The actual implementation of tools and tool calls can be found here. This file defines the tools and their implementations. After the initial scaffolding of an MCP server, developers are expected to mostly write business logic as implementation of new tools or enhancements of the existing ones.
MCP Client
The last piece of the puzzle is an MCP client. This is the process that will communicate with an MCP server and possibly interface with LLMs. In my implementation, notice the following flow:
MCP client initiates a
chatLoop
Upon a user query, an API call to Gemini is made
In Gemini’s response, there could be one or more tool calls
MCP client determines the tool calls and actually calls the tools
const toolResult = await this.mcp.callTool({
name: toolCall.name,
arguments: toolCall.args,
});
The response from the tool calls are again fed back to the model to receive the final response.
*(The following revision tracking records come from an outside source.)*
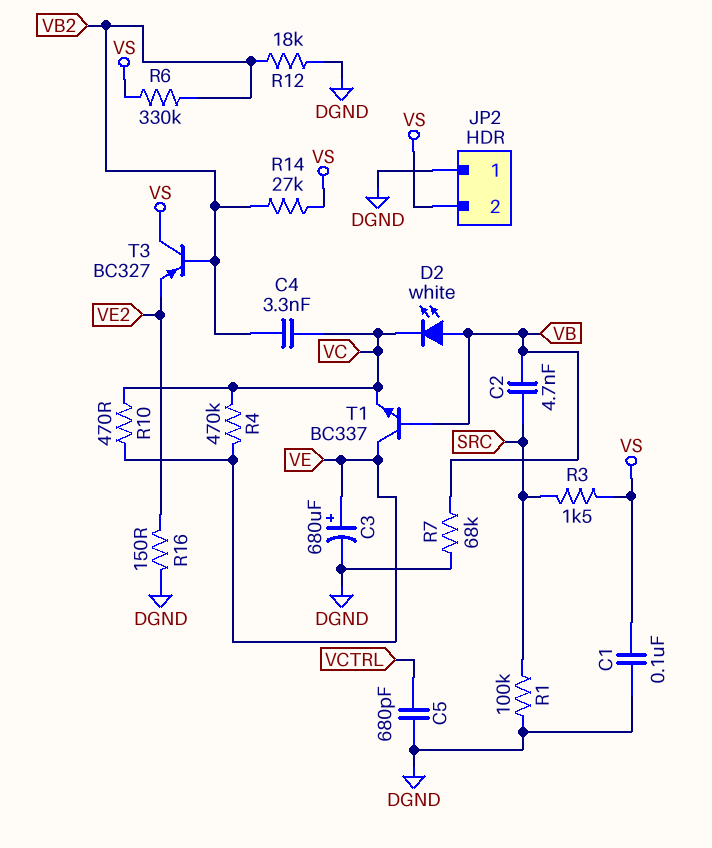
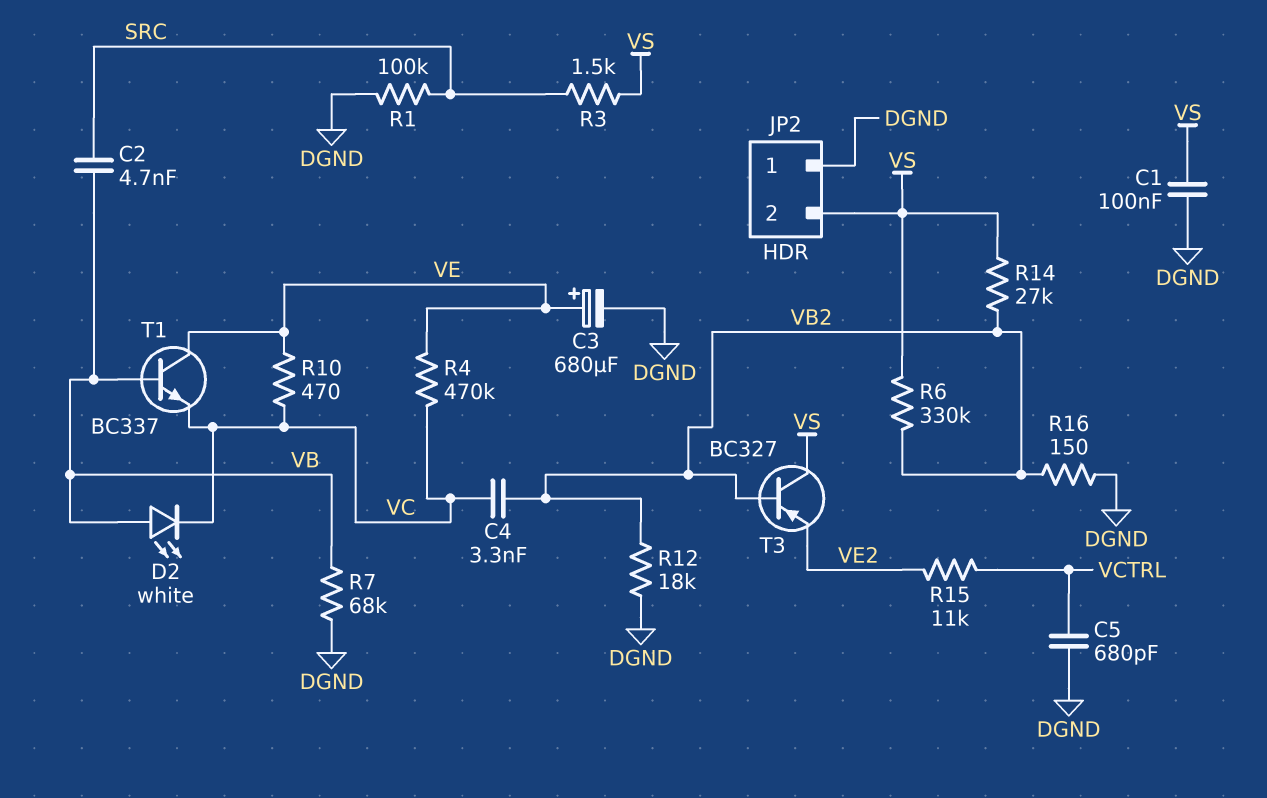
R15: none -> 11k (VCTRL, VE2)
R16: 150 (DGND, VE2) -> 150 (DGND, VB2)

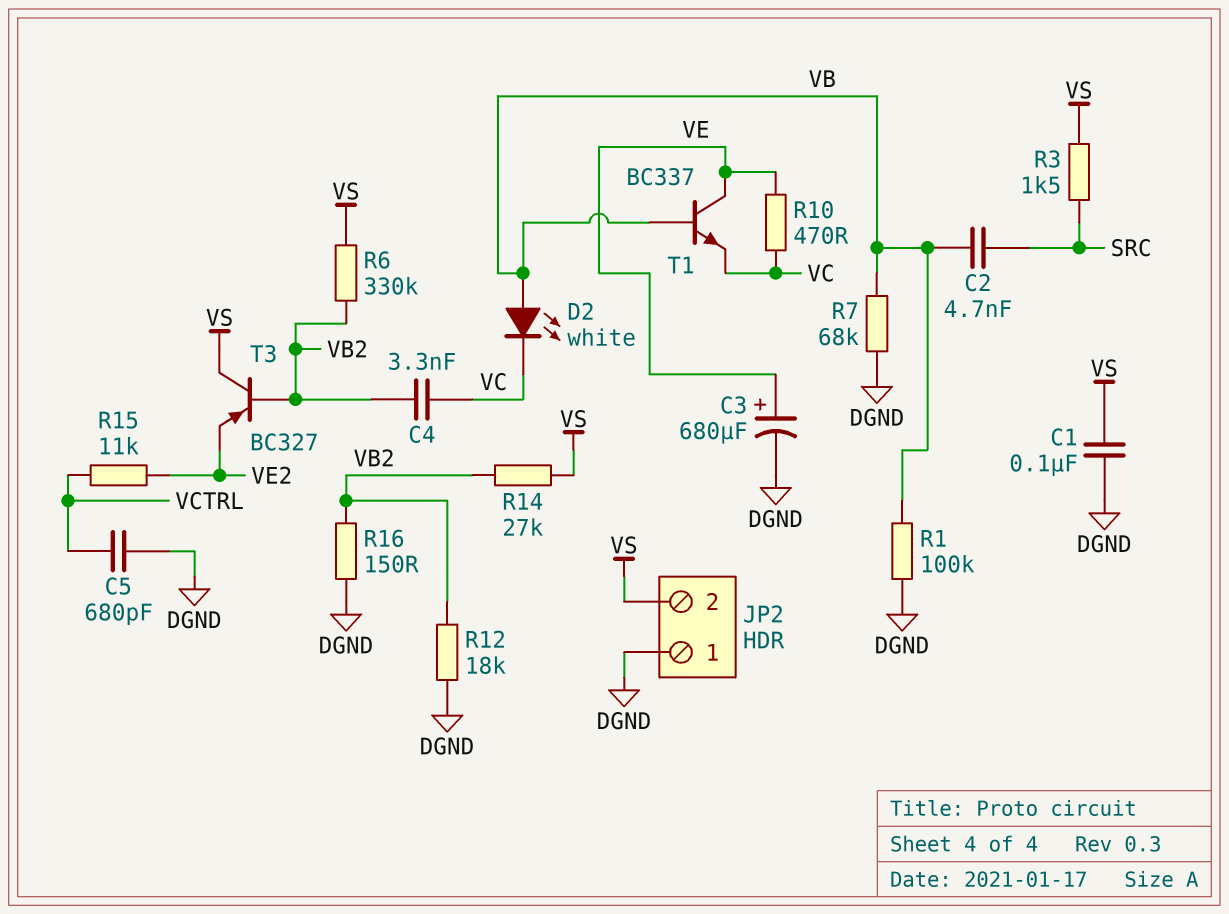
R1: 100k (DGND, SRC) -> 100k (DGND, VB)
R4: 470k (VC, VE) -> none

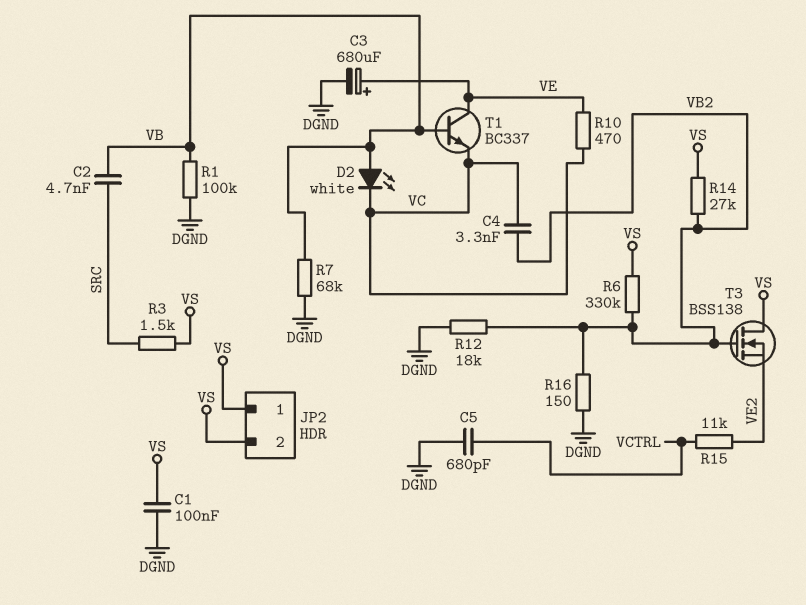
JP2 pin 1: DGND -> VS
T3: PNP BC327 (B VB2, C VS, E VE2) -> NMOS BSS138 (G VB2, D VS, S VE2)

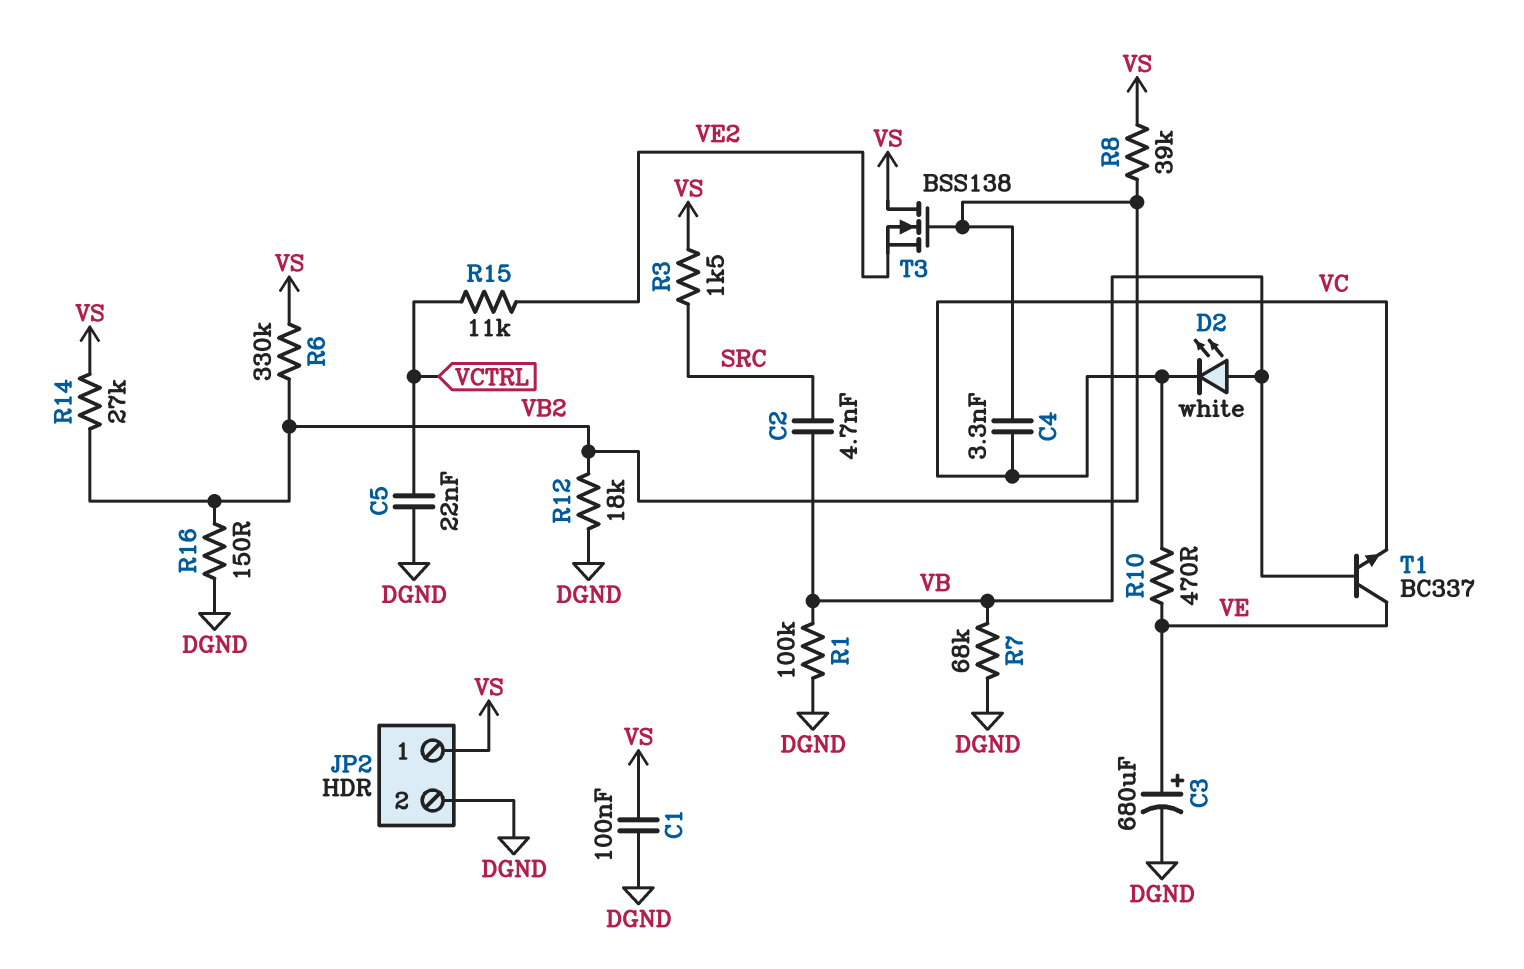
C5: 680pF (DGND, VCTRL) -> 22nF (DGND, VCTRL)
JP2 pin 2: VS -> DGND
R8: none -> 39k (VB2, VS)

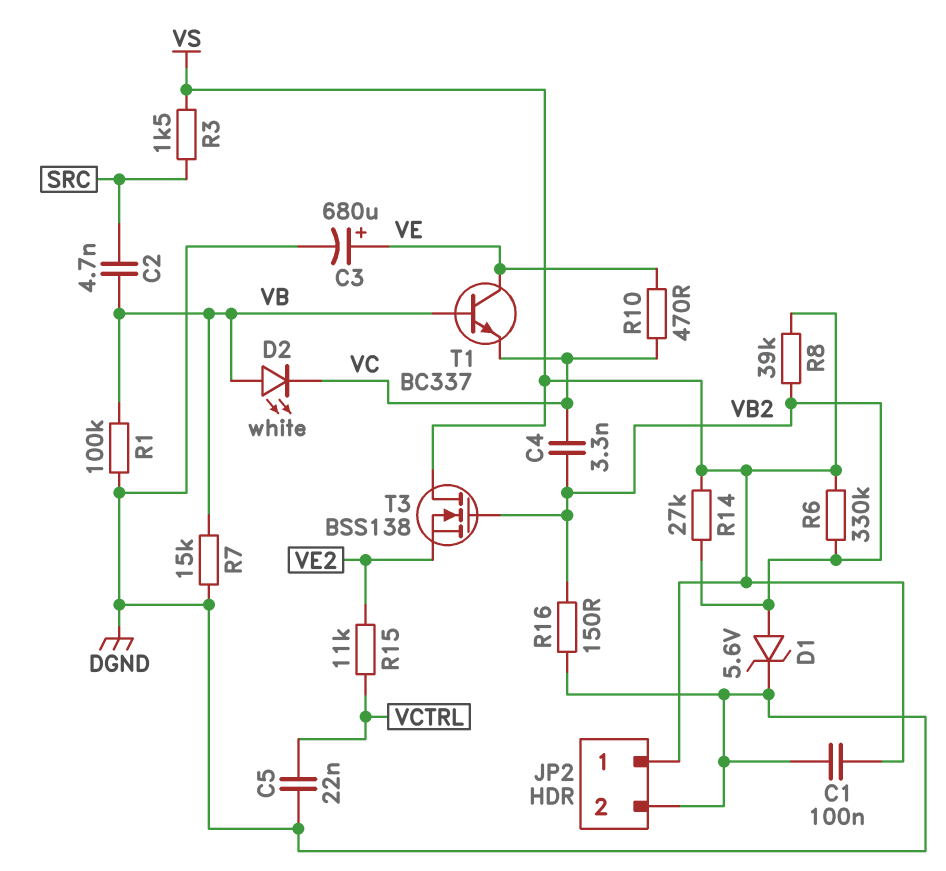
D1: none -> zener 5.6V (A VB2, K DGND)
R7: 68k (DGND, VB) -> 15k (DGND, VB)
R12: 18k (DGND, VB2) -> none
Note that this is a very basic interaction showcasing how MCP servers can come into use. In production systems, this will most likely be supported by a framework that under the hood takes care of tool calls and model re-invocation. And this could as well happen in a loop until the model doesn’t need any more tool calls.
Lastly, as you can guess, the MCP client also uses the same Streamable HTTP transport to establish the connection with the server.
// Initialize transport and connect to server
const url = new URL(serverUrl);
this.transport = new StreamableHTTPClientTransport(url);
await this.mcp.connect(this.transport);
this.setUpTransport();
With transport initiation on both client and server, the connection is successfully established.
Further Reading
The technology is new and there is a lot to discover. Below are some potential sources you can look into to learn more.
Okay, so finally we are done! This was a long one and longer than my usual posts. But I wanted to be a bit more hands-on for my readers to get comfortable with MCP and its implementation. Hope this helps, at least some of you!